(Saved entries)
<<<<
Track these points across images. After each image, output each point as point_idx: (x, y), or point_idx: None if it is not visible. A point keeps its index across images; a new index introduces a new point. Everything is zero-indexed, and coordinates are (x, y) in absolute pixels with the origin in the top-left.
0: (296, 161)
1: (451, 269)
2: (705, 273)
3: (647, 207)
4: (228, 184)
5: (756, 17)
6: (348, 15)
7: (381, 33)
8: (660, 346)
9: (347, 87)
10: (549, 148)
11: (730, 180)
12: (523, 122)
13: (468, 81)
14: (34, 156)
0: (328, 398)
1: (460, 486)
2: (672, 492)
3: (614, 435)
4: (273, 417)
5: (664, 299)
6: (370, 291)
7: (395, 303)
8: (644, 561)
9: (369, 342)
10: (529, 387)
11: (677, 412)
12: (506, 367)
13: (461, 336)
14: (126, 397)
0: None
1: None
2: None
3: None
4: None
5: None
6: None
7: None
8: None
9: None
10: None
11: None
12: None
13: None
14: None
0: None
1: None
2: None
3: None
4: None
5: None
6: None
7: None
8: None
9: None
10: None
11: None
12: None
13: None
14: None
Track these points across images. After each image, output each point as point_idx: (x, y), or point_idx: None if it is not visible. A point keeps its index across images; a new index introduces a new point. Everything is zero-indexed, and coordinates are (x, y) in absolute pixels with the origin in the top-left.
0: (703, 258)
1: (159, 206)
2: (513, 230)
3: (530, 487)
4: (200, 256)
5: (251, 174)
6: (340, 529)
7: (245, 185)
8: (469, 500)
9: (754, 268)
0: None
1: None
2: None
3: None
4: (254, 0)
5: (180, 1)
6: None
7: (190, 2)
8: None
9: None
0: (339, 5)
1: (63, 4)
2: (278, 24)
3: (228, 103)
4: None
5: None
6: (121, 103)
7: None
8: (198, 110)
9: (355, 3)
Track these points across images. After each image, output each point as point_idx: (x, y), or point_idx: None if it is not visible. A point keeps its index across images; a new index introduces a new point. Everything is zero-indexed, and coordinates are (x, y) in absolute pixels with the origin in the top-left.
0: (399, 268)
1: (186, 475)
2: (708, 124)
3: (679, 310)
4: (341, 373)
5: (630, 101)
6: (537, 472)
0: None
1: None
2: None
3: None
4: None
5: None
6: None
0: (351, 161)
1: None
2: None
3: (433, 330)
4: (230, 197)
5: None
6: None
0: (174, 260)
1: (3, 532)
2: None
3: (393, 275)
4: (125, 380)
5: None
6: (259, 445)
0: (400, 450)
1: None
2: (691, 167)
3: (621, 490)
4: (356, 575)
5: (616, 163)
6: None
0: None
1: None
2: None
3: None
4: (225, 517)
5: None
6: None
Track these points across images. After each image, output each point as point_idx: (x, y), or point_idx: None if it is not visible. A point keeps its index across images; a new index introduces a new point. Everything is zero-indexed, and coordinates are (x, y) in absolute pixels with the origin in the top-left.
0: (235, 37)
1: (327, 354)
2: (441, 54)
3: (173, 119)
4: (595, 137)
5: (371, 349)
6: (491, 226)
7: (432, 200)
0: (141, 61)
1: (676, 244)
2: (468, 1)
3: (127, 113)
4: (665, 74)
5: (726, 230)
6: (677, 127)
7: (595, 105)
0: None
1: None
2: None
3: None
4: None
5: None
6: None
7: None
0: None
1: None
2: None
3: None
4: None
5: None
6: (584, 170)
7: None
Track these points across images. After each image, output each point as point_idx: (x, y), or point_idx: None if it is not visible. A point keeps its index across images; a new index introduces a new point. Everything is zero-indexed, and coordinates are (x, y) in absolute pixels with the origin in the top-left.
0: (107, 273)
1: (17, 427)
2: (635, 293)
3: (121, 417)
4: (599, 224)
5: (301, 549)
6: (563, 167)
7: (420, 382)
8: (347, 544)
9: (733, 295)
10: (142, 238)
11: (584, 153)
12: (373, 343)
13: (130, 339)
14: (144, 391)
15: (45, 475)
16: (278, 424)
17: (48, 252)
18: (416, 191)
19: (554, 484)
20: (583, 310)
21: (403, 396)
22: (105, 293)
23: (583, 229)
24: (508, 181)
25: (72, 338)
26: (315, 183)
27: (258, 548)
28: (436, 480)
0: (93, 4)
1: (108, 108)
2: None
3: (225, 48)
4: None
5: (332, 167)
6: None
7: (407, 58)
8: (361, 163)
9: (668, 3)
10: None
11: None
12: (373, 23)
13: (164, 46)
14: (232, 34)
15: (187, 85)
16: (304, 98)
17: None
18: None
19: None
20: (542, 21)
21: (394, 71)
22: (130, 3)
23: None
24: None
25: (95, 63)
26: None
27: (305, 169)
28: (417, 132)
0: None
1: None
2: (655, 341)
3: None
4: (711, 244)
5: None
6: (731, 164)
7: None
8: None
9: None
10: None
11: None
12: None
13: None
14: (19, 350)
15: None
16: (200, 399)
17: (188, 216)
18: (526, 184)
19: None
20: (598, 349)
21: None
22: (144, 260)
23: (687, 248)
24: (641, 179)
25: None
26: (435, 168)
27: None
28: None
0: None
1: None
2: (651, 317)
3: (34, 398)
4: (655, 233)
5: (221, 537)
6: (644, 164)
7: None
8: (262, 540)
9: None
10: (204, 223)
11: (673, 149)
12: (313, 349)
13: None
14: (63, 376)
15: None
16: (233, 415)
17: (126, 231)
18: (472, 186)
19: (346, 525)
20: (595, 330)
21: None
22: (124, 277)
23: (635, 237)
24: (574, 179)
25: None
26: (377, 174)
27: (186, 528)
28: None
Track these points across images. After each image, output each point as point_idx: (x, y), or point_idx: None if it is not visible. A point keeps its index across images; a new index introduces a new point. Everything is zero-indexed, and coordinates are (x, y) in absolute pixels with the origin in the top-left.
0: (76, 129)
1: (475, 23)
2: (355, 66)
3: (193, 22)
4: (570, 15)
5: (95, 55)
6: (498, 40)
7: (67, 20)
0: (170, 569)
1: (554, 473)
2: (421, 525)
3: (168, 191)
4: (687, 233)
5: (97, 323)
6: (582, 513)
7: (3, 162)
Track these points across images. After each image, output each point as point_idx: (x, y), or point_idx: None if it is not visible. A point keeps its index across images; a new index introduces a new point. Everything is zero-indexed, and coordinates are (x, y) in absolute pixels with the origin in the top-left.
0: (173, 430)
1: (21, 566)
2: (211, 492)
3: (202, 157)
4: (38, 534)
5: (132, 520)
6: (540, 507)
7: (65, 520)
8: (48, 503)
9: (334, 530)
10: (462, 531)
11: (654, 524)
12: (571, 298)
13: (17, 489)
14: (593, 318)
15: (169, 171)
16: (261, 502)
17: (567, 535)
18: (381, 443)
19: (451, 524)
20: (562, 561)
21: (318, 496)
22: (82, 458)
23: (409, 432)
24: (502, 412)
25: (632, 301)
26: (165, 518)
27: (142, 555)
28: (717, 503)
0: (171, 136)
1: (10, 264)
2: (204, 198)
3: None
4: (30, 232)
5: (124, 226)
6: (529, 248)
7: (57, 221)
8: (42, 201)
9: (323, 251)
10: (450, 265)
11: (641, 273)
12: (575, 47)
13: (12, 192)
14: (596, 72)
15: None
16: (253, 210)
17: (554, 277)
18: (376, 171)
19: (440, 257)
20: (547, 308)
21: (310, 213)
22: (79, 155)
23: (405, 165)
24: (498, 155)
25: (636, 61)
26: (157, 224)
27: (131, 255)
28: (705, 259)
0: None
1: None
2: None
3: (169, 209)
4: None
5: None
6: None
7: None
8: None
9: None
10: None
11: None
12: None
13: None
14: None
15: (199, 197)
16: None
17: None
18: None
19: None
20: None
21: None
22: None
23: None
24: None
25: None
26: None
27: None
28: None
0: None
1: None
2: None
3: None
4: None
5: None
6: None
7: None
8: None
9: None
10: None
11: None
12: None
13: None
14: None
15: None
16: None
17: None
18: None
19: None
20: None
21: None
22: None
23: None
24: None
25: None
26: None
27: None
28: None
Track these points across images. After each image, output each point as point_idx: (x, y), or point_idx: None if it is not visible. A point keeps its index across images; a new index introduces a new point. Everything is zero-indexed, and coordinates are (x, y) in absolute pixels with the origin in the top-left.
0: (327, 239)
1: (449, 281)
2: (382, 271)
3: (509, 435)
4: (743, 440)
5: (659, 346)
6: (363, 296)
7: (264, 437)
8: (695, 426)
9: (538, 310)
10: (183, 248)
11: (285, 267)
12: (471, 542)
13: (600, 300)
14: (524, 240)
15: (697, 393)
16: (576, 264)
>>>>
§ **EXERCISE**: Rewrite the records, from their start through the line that contains "1: (460, 486)", as a Markdown table with the columns "Row" and "Line", numbering each line and omitting blank lines.

§ **RESPONSE TO THIS TASK**:
| Row | Line |
|---|---|
| 1 | Track these points across images. After each image, output each point as point_idx: (x, y), or point_idx: None if it is not visible. A point keeps its index across images; a new index introduces a new point. Everything is zero-indexed, and coordinates are (x, y) in absolute pixels with the origin in the top-left. |
| 2 | 0: (296, 161) |
| 3 | 1: (451, 269) |
| 4 | 2: (705, 273) |
| 5 | 3: (647, 207) |
| 6 | 4: (228, 184) |
| 7 | 5: (756, 17) |
| 8 | 6: (348, 15) |
| 9 | 7: (381, 33) |
| 10 | 8: (660, 346) |
| 11 | 9: (347, 87) |
| 12 | 10: (549, 148) |
| 13 | 11: (730, 180) |
| 14 | 12: (523, 122) |
| 15 | 13: (468, 81) |
| 16 | 14: (34, 156) |
| 17 | 0: (328, 398) |
| 18 | 1: (460, 486) |